Typical pulmonary lesions of DAH on chest X-rays include bilateral, reticular, or nodular opacities. Chest computed tomography is indispensable in characterizing the pattern and extent of pulmonary disease.20 Ground-glass opacities and consolidation were the most common CT findings in our cases. Although MR has been used to confirm lung hemorrhage, it is probably of limited use in most clinical settings.9, 21
Our study had three cases of idiopathic pulmonary hemosiderosis (IPH) confirmed by lung biopsy. Idiopathic pulmonary hemosiderosis is a diagnosis of exclusion and is an uncommon disease of childhood manifesting with the triad of recurrent hemoptysis, diffuse parenchymal infiltrates on chest radiographs, and iron deficiency anemia.22 The age of presentation is bimodal, with frequency peaks in children less than five years of age and adolescents 11 years or older.22 The diagnosis of IPH is based on the clinical picture, radiological findings on the chest X-ray and CT scan, demonstration of HLM in BALF, and exclusion of other diseases by appropriate serological, microbiological, and radiological tests.23 One case was of a 35-year-old female with Lane-Hamilton syndrome who presented with hemoptysis and, upon evaluation, was found to have chronic diarrhea with raised serum anti-tissue transglutaminase antibody levels. The duodenal biopsy revealed villous atrophy, BALF showed numerous HLMs, and a subsequent lung biopsy confirmed the findings of hemosiderosis (Fig. 4). Only 16 cases of Lane-Hamilton syndrome affecting adults have been reported in the literature thus far.24 Deposition of immunocomplexes (including food allergens) in the alveolar-capillary basement membrane and cross-reaction between antireticulin antibodies and alveolar basal membrane antigens are implicated in the pathogenesis.25, 26
In patients with evidence of DAH and renal involvement, a kidney biopsy may be considered to identify the etiology and guide the therapy.27 In a study by Fatma et al. on 15 cases of DAH associated with renal diseases, 13 underwent a kidney biopsy, of which ten showed crescentic pauci-immune glomerulonephritis.28 In our study, 11 out of 14 cases were diagnosed as crescentic glomerulonephritis, highlighting the utility of renal biopsy as an adjunctive tool in such cases.

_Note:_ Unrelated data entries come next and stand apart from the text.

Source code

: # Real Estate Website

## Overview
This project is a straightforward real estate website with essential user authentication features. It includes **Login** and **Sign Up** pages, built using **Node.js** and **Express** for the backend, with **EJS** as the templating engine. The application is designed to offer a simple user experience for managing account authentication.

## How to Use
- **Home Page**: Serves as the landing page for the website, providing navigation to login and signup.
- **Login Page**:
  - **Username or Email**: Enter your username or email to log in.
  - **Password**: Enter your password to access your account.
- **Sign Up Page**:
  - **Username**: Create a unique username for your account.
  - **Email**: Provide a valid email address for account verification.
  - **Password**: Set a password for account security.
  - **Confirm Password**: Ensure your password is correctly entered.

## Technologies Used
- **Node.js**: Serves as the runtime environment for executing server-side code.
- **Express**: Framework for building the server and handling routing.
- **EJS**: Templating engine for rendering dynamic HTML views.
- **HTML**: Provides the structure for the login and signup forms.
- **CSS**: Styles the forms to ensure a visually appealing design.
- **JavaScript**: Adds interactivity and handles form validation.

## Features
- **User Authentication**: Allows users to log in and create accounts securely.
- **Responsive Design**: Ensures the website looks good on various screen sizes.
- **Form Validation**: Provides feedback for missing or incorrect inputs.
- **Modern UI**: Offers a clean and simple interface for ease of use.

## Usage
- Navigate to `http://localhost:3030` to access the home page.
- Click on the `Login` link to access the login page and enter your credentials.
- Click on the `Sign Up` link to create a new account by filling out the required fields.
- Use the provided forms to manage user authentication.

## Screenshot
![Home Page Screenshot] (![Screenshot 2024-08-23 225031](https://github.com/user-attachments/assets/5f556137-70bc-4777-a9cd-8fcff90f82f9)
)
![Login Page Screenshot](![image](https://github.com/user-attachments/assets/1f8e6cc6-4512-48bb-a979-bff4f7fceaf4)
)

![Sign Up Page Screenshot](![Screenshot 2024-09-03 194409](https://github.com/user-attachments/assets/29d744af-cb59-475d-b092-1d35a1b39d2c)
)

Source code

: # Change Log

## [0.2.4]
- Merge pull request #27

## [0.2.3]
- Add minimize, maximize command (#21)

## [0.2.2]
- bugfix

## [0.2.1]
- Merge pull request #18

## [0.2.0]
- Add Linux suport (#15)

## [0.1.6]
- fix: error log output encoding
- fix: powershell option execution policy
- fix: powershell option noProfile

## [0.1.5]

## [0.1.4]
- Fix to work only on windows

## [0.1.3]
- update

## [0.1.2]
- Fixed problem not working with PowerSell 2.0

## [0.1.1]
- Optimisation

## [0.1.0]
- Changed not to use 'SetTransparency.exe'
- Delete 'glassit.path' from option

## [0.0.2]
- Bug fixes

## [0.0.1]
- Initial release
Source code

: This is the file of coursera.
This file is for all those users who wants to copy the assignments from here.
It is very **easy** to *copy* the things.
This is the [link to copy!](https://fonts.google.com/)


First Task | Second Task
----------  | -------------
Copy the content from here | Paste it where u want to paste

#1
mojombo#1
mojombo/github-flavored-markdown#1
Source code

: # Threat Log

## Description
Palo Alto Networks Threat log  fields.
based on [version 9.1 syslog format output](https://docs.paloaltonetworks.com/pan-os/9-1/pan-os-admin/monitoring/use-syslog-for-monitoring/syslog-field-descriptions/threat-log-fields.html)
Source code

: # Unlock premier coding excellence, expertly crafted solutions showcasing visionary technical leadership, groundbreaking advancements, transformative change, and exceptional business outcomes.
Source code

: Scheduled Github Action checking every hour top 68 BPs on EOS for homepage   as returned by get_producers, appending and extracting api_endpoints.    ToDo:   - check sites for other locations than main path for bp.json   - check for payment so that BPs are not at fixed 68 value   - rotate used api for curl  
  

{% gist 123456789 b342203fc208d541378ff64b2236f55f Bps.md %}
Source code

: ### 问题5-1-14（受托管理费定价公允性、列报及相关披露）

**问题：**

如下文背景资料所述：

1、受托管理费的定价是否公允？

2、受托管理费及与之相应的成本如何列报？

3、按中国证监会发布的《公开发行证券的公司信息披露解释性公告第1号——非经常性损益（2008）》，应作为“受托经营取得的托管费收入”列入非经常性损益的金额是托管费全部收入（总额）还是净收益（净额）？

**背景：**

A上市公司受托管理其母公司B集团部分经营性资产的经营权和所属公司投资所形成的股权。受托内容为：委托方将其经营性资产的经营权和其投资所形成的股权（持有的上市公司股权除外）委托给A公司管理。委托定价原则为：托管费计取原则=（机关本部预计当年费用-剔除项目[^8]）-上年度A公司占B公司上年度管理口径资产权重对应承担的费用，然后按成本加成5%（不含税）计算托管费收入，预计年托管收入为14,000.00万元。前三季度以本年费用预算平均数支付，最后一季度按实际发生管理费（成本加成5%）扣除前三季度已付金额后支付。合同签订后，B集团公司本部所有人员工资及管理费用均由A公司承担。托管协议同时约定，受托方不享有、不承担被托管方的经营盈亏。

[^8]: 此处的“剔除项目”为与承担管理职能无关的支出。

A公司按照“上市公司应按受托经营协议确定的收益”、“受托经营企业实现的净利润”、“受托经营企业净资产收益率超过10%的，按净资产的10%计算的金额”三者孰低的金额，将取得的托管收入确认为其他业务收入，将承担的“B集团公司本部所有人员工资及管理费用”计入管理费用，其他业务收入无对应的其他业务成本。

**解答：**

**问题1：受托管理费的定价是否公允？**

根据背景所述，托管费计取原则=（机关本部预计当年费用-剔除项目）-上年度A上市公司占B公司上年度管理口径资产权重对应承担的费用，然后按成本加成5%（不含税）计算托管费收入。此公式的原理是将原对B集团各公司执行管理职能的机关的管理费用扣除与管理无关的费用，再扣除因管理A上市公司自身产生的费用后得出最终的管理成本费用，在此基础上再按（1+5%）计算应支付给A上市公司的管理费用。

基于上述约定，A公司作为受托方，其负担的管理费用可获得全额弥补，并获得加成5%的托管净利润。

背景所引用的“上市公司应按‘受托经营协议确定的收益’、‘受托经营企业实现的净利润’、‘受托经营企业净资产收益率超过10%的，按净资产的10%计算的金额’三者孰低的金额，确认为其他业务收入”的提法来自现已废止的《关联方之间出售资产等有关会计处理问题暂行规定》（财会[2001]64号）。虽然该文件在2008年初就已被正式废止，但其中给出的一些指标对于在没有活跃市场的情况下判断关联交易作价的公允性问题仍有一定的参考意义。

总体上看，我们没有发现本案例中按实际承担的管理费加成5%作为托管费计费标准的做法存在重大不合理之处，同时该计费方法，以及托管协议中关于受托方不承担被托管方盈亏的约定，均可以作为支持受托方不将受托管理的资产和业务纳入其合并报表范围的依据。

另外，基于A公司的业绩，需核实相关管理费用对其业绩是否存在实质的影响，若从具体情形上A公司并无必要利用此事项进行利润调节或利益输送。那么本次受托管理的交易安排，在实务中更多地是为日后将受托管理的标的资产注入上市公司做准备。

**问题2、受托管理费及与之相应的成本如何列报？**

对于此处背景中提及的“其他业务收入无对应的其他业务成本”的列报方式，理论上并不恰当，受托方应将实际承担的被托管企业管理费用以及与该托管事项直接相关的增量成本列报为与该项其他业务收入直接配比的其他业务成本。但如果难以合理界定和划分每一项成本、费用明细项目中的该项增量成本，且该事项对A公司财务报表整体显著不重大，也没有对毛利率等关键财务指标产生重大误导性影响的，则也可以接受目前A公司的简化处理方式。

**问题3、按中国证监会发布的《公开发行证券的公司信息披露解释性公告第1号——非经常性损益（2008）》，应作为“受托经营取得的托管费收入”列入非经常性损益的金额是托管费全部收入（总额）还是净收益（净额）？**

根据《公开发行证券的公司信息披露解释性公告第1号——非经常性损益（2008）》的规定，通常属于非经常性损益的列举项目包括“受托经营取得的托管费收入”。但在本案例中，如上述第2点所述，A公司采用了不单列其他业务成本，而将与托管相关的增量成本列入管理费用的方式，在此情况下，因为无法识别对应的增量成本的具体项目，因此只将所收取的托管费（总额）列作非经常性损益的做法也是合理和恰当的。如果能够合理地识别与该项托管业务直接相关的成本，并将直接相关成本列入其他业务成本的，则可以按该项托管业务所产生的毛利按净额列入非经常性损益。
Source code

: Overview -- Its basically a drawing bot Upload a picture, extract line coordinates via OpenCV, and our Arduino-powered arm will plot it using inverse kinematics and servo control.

Treatment of the cases was based on the underlying etiology. Patients with immune DAH were managed aggressively by immunosuppressive therapy, including steroids, cyclophosphamide, rituximab, intravenous immunoglobulins, and plasmapheresis. Established standard treatment regimens include corticosteroids and immunosuppressive therapy, but these can be detrimental when DAH is due to infection. Plasma exchange improves renal function in patients with ANCA-associated vasculitis. Rituximab can be used as an alternative or in addition to cyclophosphamide to treat AAV and SLE-associated DAH.12 In contrast, patients with nonimmune DAH were managed conservatively such as antibiotics and antifungals for infections. Hence, the prognosis for diffuse alveolar hemorrhage depends primarily on the classification proposed by us.
The main limitation of the study is that it is a retrospective study. Because the disease is rare, the sample size for proper calculation of risk factors is small, so the multivariate analysis may fail to give proper odds ratio in such a setting. A multicenter prospective study may throw more light on this disease.